Mesmo após a decisão oficial, a empresa Veracel continuou tentando argumentar contra a permanência do MLT no território, chegando ao ponto de alegar que o mesmo estaria destruindo o meio ambiente. Alegações como essas foram todas contestadas, e a partir da assessoria jurídica popular prestada pela AATR/BA – Associação de Advogados dos Trabalhadores Rurais da Bahia, bem como às fotografias cedidas pelo CEPEDES (Centro de Pesquisa e Estudos para o Desenvolvimento do Extremo Sul), o movimento conseguiu demonstrar, através de evidências, as inúmeras ações de degradação ambiental provocadas pela empresa, assim como os danos sofridos pelo MLT.

Mesmo após o imenso avanço e a visível luta de resistência do movimento, a imprensa local não noticiava as mudanças no território, revelando a força e o poder político da empresa na região. Mas isso não foi suficiente para impedir a propagação da história de luta e resistência do assentamento.

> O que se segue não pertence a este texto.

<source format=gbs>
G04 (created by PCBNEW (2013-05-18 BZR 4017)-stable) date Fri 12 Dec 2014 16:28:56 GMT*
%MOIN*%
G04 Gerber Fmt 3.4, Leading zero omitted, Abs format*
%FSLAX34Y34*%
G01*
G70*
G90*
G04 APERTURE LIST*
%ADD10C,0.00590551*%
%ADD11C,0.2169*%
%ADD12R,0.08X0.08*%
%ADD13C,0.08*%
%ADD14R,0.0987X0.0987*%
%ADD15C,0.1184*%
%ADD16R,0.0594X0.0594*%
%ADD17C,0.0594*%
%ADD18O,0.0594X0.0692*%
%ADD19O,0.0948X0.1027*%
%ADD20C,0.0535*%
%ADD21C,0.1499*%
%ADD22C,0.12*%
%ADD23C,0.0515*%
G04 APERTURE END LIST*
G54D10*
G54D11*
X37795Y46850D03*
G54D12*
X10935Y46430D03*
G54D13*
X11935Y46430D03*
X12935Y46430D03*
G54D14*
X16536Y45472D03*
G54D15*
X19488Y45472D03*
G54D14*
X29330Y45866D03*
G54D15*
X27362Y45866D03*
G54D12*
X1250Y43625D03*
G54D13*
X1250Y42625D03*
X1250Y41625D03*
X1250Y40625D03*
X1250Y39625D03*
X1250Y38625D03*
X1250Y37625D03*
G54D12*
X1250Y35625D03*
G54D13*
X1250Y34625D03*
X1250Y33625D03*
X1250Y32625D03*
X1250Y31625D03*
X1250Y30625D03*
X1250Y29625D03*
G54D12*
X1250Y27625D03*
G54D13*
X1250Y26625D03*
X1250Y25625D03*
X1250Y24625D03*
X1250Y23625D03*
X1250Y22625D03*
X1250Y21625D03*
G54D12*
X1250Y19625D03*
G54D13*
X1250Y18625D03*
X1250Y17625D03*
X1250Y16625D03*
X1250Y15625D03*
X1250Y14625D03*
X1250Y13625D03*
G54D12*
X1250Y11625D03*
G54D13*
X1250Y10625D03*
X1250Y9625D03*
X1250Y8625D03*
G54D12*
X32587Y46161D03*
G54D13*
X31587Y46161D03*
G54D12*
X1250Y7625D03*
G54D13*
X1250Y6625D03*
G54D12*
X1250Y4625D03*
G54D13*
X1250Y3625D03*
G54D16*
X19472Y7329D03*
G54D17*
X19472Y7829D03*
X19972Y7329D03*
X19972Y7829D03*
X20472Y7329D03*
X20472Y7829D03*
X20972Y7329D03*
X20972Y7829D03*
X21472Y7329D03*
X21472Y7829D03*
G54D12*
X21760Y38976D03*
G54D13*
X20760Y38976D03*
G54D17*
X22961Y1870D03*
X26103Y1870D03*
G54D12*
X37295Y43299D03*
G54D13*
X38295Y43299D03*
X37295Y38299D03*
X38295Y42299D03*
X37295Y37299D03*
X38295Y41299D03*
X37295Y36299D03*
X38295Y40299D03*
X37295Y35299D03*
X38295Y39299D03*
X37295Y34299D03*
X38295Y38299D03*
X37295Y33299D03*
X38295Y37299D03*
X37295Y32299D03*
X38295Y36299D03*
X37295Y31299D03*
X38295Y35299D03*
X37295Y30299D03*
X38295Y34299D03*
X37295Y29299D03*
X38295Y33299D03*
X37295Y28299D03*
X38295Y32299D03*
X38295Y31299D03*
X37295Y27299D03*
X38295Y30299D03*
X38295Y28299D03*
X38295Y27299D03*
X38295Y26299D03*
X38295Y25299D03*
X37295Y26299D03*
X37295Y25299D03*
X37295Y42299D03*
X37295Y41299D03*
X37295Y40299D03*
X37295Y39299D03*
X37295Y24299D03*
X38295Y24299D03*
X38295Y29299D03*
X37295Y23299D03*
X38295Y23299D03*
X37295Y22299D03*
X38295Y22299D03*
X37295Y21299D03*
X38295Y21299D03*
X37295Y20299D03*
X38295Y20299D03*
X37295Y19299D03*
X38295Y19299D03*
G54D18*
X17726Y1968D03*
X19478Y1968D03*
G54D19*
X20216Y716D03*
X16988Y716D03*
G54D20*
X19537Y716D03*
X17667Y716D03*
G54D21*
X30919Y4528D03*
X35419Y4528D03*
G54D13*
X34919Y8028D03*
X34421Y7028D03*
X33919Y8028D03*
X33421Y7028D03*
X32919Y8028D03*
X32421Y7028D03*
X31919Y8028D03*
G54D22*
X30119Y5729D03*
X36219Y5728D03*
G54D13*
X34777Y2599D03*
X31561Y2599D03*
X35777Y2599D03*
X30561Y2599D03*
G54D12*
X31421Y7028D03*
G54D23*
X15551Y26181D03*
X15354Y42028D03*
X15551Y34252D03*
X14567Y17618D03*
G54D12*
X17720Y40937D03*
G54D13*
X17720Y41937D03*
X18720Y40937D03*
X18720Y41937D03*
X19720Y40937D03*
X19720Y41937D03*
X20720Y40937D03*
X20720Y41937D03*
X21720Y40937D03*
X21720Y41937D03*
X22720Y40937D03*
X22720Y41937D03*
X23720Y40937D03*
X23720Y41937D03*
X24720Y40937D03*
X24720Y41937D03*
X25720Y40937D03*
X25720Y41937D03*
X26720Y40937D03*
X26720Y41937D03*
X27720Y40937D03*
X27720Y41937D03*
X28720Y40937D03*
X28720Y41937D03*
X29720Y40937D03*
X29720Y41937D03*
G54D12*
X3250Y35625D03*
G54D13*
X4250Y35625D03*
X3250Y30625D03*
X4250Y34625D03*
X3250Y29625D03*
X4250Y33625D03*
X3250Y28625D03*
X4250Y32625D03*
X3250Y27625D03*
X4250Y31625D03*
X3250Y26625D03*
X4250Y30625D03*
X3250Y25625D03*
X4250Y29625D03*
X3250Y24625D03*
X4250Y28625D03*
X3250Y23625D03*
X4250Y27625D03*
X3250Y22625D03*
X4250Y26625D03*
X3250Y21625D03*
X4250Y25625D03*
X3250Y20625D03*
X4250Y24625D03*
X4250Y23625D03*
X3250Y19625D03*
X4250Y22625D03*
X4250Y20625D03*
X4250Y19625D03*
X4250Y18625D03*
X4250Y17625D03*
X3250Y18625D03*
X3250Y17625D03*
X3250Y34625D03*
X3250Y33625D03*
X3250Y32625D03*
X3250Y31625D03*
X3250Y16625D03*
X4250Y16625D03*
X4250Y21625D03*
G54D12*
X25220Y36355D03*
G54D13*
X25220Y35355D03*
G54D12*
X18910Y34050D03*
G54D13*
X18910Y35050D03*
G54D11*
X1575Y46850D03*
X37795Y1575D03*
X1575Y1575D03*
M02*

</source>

Com o tempo, as articulações da comunidade com grupos externos, ligados à grandes mídias nacionais e internacionais, bem como à instituições de ensino renomadas, foram rompendo com o silêncio das mídias locais, e mostrando para o mundo a capacidade de resistência do MLT no Assentamento Baixa Verde.

Ainda assim é importante mencionar que, até o presente momento, o Estado ainda não concluiu a oficialização de 100% das terras destinadas para o MLT. Por conta de todo o conflito mencionado, muitas famílias articuladas com o movimento ainda seguem aguardando a efetivação desse e de outros compromissos assumidos pelo Estado, como a perfuração de poços artesianos e a instalação de eletricidade no assentamento.

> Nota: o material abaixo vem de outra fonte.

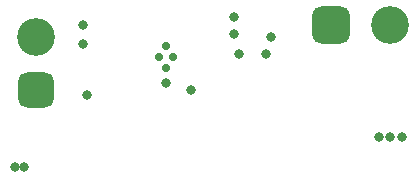
<source format=gbs>
G04*
G04 #@! TF.GenerationSoftware,Altium Limited,Altium Designer,20.1.7 (139)*
G04*
G04 Layer_Color=16711935*
%FSLAX25Y25*%
%MOIN*%
G70*
G04*
G04 #@! TF.SameCoordinates,340D3123-0E3B-44FA-9BA9-5BA34B2CC4A0*
G04*
G04*
G04 #@! TF.FilePolarity,Negative*
G04*
G01*
G75*
G04:AMPARAMS|DCode=41|XSize=126.11mil|YSize=126.11mil|CornerRadius=33.53mil|HoleSize=0mil|Usage=FLASHONLY|Rotation=0.000|XOffset=0mil|YOffset=0mil|HoleType=Round|Shape=RoundedRectangle|*
%AMROUNDEDRECTD41*
21,1,0.12611,0.05906,0,0,0.0*
21,1,0.05906,0.12611,0,0,0.0*
1,1,0.06706,0.02953,-0.02953*
1,1,0.06706,-0.02953,-0.02953*
1,1,0.06706,-0.02953,0.02953*
1,1,0.06706,0.02953,0.02953*
%
%ADD41ROUNDEDRECTD41*%
%ADD42C,0.12611*%
%ADD43C,0.02769*%
%ADD44C,0.03162*%
G04:AMPARAMS|DCode=47|XSize=118.11mil|YSize=118.11mil|CornerRadius=29.53mil|HoleSize=0mil|Usage=FLASHONLY|Rotation=0.000|XOffset=0mil|YOffset=0mil|HoleType=Round|Shape=RoundedRectangle|*
%AMROUNDEDRECTD47*
21,1,0.11811,0.05906,0,0,0.0*
21,1,0.05906,0.11811,0,0,0.0*
1,1,0.05906,0.02953,-0.02953*
1,1,0.05906,-0.02953,-0.02953*
1,1,0.05906,-0.02953,0.02953*
1,1,0.05906,0.02953,0.02953*
%
%ADD47ROUNDEDRECTD47*%
D41*
X110236Y67726D02*
D03*
D42*
X129921D02*
D03*
X11811Y63789D02*
D03*
D43*
X52854Y57096D02*
D03*
X57382D02*
D03*
X55118Y60836D02*
D03*
Y53356D02*
D03*
D44*
X7874Y20482D02*
D03*
X63540Y46154D02*
D03*
X77953Y70669D02*
D03*
X125984Y30512D02*
D03*
X129921D02*
D03*
X55118Y48435D02*
D03*
X79528Y58071D02*
D03*
X77953Y64764D02*
D03*
X90158Y63976D02*
D03*
X88583Y58071D02*
D03*
X4724Y20482D02*
D03*
X28819Y44606D02*
D03*
X27559Y61614D02*
D03*
Y67913D02*
D03*
X133858Y30512D02*
D03*
D47*
X11811Y46072D02*
D03*
M02*

</source>
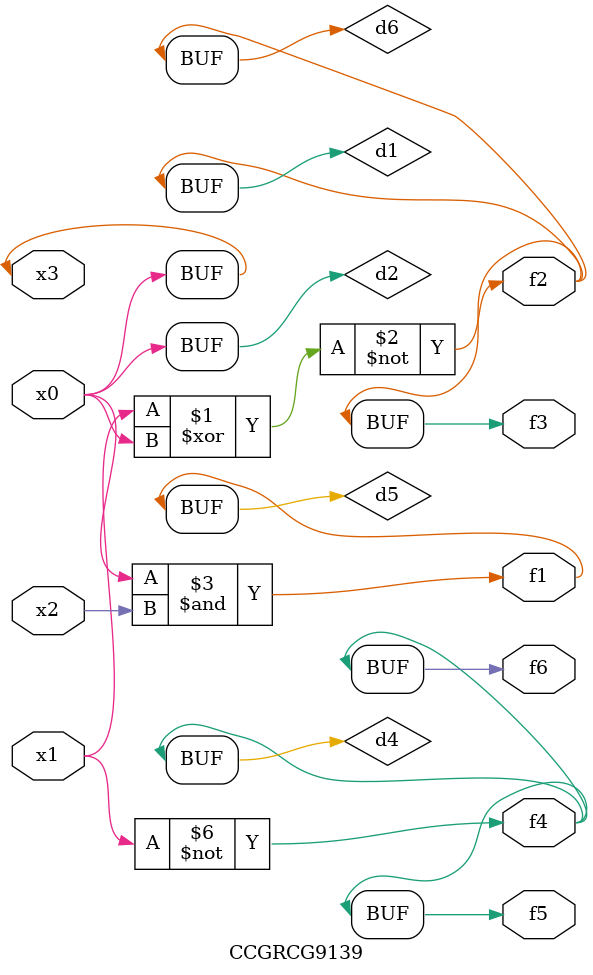
<source format=v>
module CCGRCG9139(
	input x0, x1, x2, x3,
	output f1, f2, f3, f4, f5, f6
);

	wire d1, d2, d3, d4, d5, d6;

	xnor (d1, x1, x3);
	buf (d2, x0, x3);
	nand (d3, x0, x2);
	not (d4, x1);
	nand (d5, d3);
	or (d6, d1);
	assign f1 = d5;
	assign f2 = d6;
	assign f3 = d6;
	assign f4 = d4;
	assign f5 = d4;
	assign f6 = d4;
endmodule

</source>
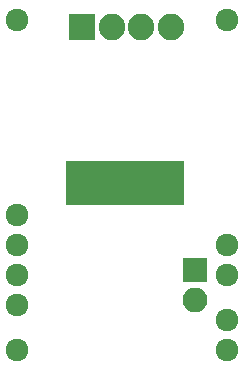
<source format=gbs>
G04 #@! TF.FileFunction,Soldermask,Bot*
%FSLAX46Y46*%
G04 Gerber Fmt 4.6, Leading zero omitted, Abs format (unit mm)*
G04 Created by KiCad (PCBNEW 4.0.6+dfsg1-1) date Mon Feb 26 16:02:50 2018*
%MOMM*%
%LPD*%
G01*
G04 APERTURE LIST*
%ADD10C,0.100000*%
%ADD11R,2.250000X2.250000*%
%ADD12C,2.250000*%
%ADD13R,2.100000X2.100000*%
%ADD14O,2.100000X2.100000*%
%ADD15R,1.500000X1.290000*%
%ADD16C,1.924000*%
G04 APERTURE END LIST*
D10*
D11*
X6852920Y29088080D03*
D12*
X9352920Y29088080D03*
X11852920Y29088080D03*
X14352920Y29088080D03*
D13*
X16395700Y8521700D03*
D14*
X16395700Y5981700D03*
D15*
X14715200Y14549200D03*
X14715200Y15399200D03*
X14715200Y17099200D03*
X14715200Y16249200D03*
X13658950Y16249200D03*
X13658950Y17099200D03*
X13658950Y15399200D03*
X13658950Y14549200D03*
X12602700Y14549200D03*
X12602700Y15399200D03*
X12602700Y17099200D03*
X12602700Y16249200D03*
X11546450Y16249200D03*
X11546450Y17099200D03*
X11546450Y15399200D03*
X11546450Y14549200D03*
X10490200Y14549200D03*
X10490200Y15399200D03*
X10490200Y17099200D03*
X10490200Y16249200D03*
X9433950Y16249200D03*
X9433950Y17099200D03*
X9433950Y15399200D03*
X9433950Y14549200D03*
X8377700Y14549200D03*
X8377700Y15399200D03*
X8377700Y17099200D03*
X8377700Y16249200D03*
X7321450Y16249200D03*
X7321450Y17099200D03*
X7321450Y15399200D03*
X7321450Y14549200D03*
X6265200Y14549200D03*
X6265200Y15399200D03*
X6265200Y17099200D03*
X6265200Y16249200D03*
D16*
X19126200Y1727200D03*
X19126200Y4267200D03*
X19126200Y8077200D03*
X19126200Y10617200D03*
X1346200Y1727200D03*
X1346200Y29667200D03*
X19126200Y29667200D03*
X1346200Y5537200D03*
X1346200Y8077200D03*
X1346200Y10617200D03*
X1346200Y13157200D03*
M02*

</source>
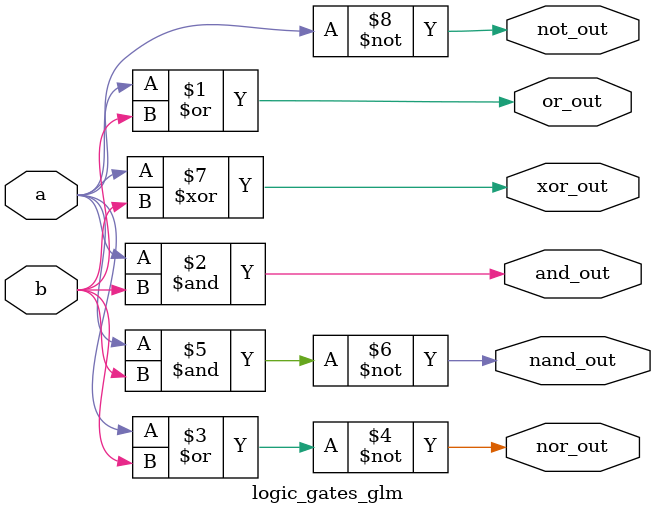
<source format=v>
`timescale 1ns / 1ps



module logic_gates_glm(a,b,and_out, or_out, not_out, nor_out, nand_out, xor_out);
    input a,b;
    output and_out, or_out, not_out, nor_out, nand_out, xor_out;
    
    or g1(or_out,a,b);
    and g2(and_out,a,b);
    not g3(not_out,a);
    nor g5(nor_out,a,b);
    nand g6(nand_out,a,b);
    xor g4(xor_out,a,b);
    
    
endmodule

</source>
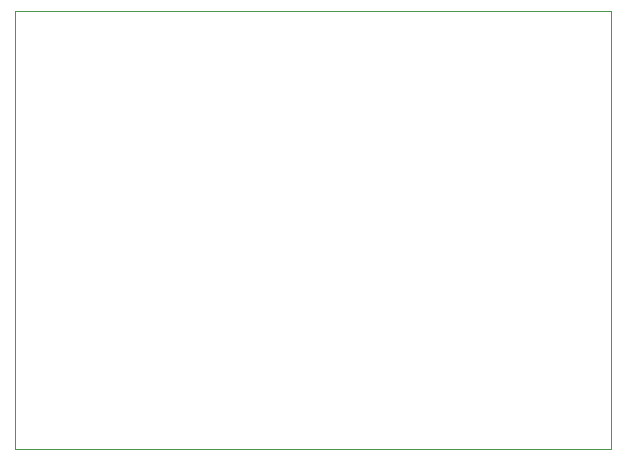
<source format=gbr>
%TF.GenerationSoftware,KiCad,Pcbnew,(5.1.8)-1*%
%TF.CreationDate,2020-12-04T21:04:29+03:00*%
%TF.ProjectId,InterfaceG850,496e7465-7266-4616-9365-473835302e6b,rev?*%
%TF.SameCoordinates,Original*%
%TF.FileFunction,Profile,NP*%
%FSLAX46Y46*%
G04 Gerber Fmt 4.6, Leading zero omitted, Abs format (unit mm)*
G04 Created by KiCad (PCBNEW (5.1.8)-1) date 2020-12-04 21:04:29*
%MOMM*%
%LPD*%
G01*
G04 APERTURE LIST*
%TA.AperFunction,Profile*%
%ADD10C,0.050000*%
%TD*%
G04 APERTURE END LIST*
D10*
X154426920Y-56388000D02*
X104007920Y-56388000D01*
X154426920Y-93472000D02*
X154426920Y-56388000D01*
X104007920Y-93472000D02*
X154426920Y-93472000D01*
X104007920Y-56388000D02*
X104007920Y-93472000D01*
M02*

</source>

Anteriormente, inclusive, de acordo com um laudo técnico realizado na região, foi reconhecido que o assentamento teria uma capacidade máxima de 91 famílias moradoras. Porém o Estado se comprometeu a levar infraestruturar para o território, através de políticas públicas que melhorariam as condições de vida por meio do acesso à água e à energia, de modo que a capacidade máxima de habitação aumentasse para 130 famílias. Entretanto, até o momento nem o acesso à água e energia, e nem o acesso de todas as famílias às suas terras, foi completamente garantido. Por isso o MLT continua lutando para fazer cumprir as promessas do Estado, e para garantir uma condição de vida digna às famílias do assentamento.

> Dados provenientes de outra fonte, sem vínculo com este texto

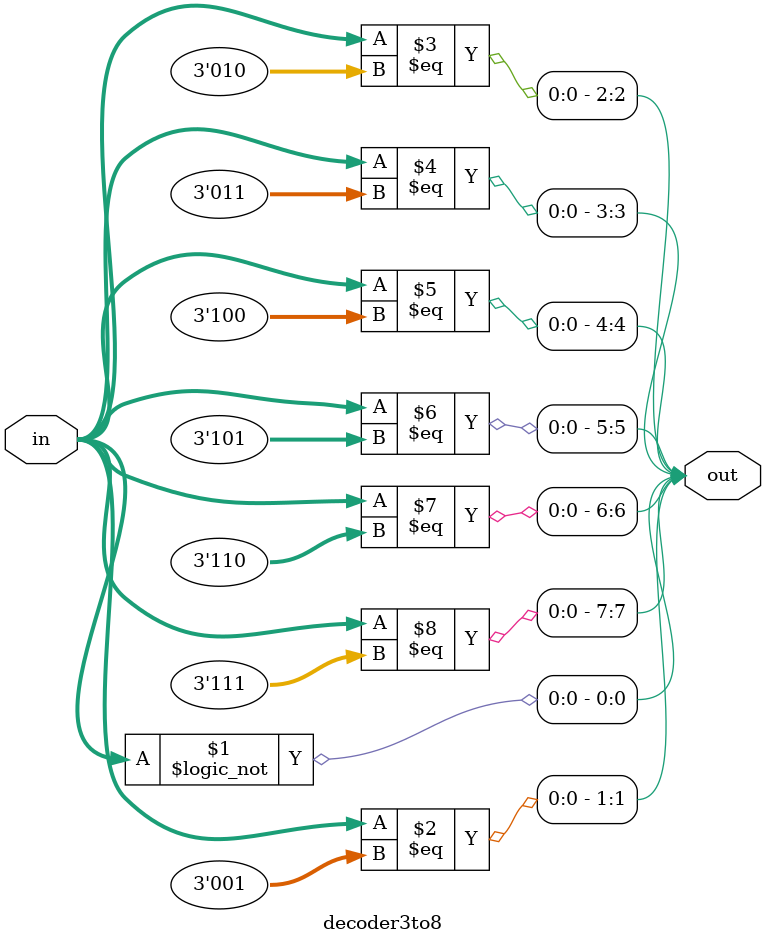
<source format=v>
module  decoder3to8( 
    input [2:0] in,  //in[2]最高位 ， in[0]最低位
    output [7:0] out
);
//括号内部是模块的所有输入和输出信号

assign out[0] = (in == 3'd0);
assign out[1] = (in == 3'd1);
assign out[2] = (in == 3'd2);
assign out[3] = (in == 3'd3);
assign out[4] = (in == 3'd4);
assign out[5] = (in == 3'd5);
assign out[6] = (in == 3'd6);
assign out[7] = (in == 3'd7);
endmodule
</source>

A história do assentamento é um exemplo inspirador para a luta por terra e território, pois indica uma possibilidade muito real de resistência frente ao grande capital. Para que não tenhamos mais que nos dobrar ao poder das empresas que exploram a terra e a população, o Assentamento Baixa Verde mostra que o caminho é pela autonomia e articulação entre as comunidades territorializadas e autoorganizadas.

Videos Produzidos durante a I Pré Jornada do Assentamento Baixa Verde – MLT:

Mestre Zuza fez todo um resgate histórico e sistematizado sobre a luta do Assentamento Baixa Verde e nos explicou alguns passos em como retomar a Terra e o Território enfrentando a aliança historica do Estado com o Capital que mesmo sob um governo do partidos trabalhadores continua a beneficiar a burguesia latifundiária.

Roze nos fala um pouco sobre a escolha do tema da Pré Jornada: Na Luta por Terra e Território, Contra a Monocultura, assunto completamente relacionado com a história da luta do território que foi vitorioso depois de anos de luta contra grandes empresas do monopólio da celulose que destroem os biomas plantando eucalipto transgênico de forma predatória.

Jheyds, jovem militante do MLT e da rede de juventude da Teia dos Povos, que articula os processos no assentamento nos conta a importância material e espiritual dessa atividade, ele afirma que não estão apenas plantando árvores, mas sim guerreiros com centenas de metros de altura e que fincam suas raízes na terra o transformando em território e fazendo assim a luta perdurar.